*Provided text*:
-*-*-

Foster the People are (from left) bassist Cubbie Fink, drummer Mark Pontius and frontman Mark Foster.
GARDENS & VILLA
8 p.m. June 12
Lincoln Hall, 2424 N. Lincoln
Updated: September 22, 2011 12:30AM
Los Angeles’ Foster the People has only one single, “Pumped Up Kicks,” under its belt, and already frontman Mark Foster has noticed an unusual assortment of fans cropping up.
“At our shows, there are a lot of hipster kids dancing, people who dress cool. Then there are adults — like moms with their daughters; moms who are way more into it than their daughters,” he says. “We played a show in Minneapolis and there was a 60-year-old woman just going crazy.”
It’s an impressive reception for a baby band just stepping out with its debut album, “Torches” (StarTime Intl/Columbia). The release follows the success of “Pumped Up Kicks,” a top 10 hit on Billboard’s Rock Songs chart.

-*-*-

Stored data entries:
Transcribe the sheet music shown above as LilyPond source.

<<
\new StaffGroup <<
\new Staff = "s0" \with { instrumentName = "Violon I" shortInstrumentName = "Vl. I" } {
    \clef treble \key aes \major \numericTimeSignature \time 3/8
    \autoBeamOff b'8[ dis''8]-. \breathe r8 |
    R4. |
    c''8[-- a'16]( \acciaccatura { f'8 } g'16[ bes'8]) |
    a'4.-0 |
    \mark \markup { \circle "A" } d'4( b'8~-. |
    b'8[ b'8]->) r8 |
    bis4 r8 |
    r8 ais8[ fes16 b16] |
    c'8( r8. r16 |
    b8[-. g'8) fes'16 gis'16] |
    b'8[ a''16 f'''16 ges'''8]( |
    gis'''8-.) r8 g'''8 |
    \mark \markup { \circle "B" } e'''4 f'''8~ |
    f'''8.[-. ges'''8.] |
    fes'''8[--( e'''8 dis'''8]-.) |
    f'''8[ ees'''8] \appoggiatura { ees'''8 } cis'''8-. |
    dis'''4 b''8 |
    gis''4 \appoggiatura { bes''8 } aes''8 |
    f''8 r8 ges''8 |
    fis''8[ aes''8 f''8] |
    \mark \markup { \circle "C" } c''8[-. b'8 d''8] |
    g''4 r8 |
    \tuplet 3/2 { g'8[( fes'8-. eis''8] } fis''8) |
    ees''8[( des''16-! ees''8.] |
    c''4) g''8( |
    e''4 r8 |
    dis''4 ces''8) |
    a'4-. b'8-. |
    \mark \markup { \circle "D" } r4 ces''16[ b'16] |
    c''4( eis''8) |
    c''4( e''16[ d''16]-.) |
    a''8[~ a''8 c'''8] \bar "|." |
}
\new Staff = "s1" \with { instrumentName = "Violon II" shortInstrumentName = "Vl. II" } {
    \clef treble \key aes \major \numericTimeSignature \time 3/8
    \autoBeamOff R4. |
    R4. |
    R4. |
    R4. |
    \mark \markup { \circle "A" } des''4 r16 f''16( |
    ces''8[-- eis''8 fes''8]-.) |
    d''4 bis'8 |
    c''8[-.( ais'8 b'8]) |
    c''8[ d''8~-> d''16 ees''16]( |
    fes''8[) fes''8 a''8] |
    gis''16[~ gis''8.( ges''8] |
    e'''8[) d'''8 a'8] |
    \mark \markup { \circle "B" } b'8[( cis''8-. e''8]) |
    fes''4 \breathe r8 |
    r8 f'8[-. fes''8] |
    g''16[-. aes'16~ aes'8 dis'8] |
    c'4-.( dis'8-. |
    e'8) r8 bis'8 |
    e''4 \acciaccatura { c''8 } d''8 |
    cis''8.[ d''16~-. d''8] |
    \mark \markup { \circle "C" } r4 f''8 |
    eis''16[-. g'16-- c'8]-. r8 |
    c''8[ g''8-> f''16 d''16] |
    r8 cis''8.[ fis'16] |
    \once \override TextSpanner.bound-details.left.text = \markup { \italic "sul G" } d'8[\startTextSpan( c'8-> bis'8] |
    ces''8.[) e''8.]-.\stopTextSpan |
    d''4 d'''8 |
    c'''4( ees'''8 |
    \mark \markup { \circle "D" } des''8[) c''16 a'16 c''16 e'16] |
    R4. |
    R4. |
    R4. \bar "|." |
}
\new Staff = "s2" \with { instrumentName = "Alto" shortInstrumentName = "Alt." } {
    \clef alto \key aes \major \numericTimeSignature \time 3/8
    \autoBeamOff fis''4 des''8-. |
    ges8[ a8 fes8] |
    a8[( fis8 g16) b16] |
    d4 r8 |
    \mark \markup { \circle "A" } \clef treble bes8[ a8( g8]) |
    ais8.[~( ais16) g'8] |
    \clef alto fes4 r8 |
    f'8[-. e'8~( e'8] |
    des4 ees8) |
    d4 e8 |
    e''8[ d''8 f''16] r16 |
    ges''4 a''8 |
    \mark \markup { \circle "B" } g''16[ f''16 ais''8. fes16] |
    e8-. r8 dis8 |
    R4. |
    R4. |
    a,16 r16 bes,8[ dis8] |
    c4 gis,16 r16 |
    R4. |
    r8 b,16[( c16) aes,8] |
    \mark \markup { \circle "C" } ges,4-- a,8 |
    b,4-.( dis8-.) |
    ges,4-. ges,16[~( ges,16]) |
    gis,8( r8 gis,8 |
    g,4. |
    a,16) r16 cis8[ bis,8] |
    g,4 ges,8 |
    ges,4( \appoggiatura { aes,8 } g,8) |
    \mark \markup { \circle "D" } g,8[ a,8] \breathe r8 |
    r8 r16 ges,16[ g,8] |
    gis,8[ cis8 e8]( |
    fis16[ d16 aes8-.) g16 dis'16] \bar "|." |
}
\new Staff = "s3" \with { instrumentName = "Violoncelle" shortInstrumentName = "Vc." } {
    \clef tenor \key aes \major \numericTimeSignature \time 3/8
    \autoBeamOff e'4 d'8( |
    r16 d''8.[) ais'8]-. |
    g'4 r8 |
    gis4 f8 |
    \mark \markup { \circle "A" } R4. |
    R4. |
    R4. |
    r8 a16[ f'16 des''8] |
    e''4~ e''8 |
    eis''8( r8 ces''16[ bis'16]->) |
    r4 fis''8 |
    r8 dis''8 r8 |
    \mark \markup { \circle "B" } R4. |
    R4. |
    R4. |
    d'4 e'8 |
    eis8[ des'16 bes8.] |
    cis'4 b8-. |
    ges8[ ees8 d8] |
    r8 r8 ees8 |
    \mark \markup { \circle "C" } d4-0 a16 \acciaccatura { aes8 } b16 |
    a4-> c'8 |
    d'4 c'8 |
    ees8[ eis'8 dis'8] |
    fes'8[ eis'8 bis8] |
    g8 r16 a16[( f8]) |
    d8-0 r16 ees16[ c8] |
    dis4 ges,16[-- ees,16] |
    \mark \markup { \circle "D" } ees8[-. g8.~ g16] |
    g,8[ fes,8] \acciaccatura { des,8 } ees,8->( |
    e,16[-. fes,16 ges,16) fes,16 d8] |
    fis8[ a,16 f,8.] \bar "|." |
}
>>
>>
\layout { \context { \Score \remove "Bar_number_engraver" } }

-*-*-

*What you need to do*:
1. Answer these questions using the Foster the People article:
(a) Who plays drums in the band?
(b) What is the title of the band's debut album?
(c) In which city did the band play a show where a 60-year-old woman was going crazy?
2. Print the part of the Foster the People article that opens with the words containing "Foster the People are" and closes with "Rock Songs chart.".

*Answer list*:
1.
(a) Mark Pontius
(b) "Torches"
(c) Minneapolis

2.
Foster the People are (from left) bassist Cubbie Fink, drummer Mark Pontius and frontman Mark Foster.
GARDENS & VILLA
8 p.m. June 12
Lincoln Hall, 2424 N. Lincoln
Updated: September 22, 2011 12:30AM
Los Angeles’ Foster the People has only one single, “Pumped Up Kicks,” under its belt, and already frontman Mark Foster has noticed an unusual assortment of fans cropping up.
“At our shows, there are a lot of hipster kids dancing, people who dress cool. Then there are adults — like moms with their daughters; moms who are way more into it than their daughters,” he says. “We played a show in Minneapolis and there was a 60-year-old woman just going crazy.”
It’s an impressive reception for a baby band just stepping out with its debut album, “Torches” (StarTime Intl/Columbia). The release follows the success of “Pumped Up Kicks,” a top 10 hit on Billboard’s Rock Songs chart.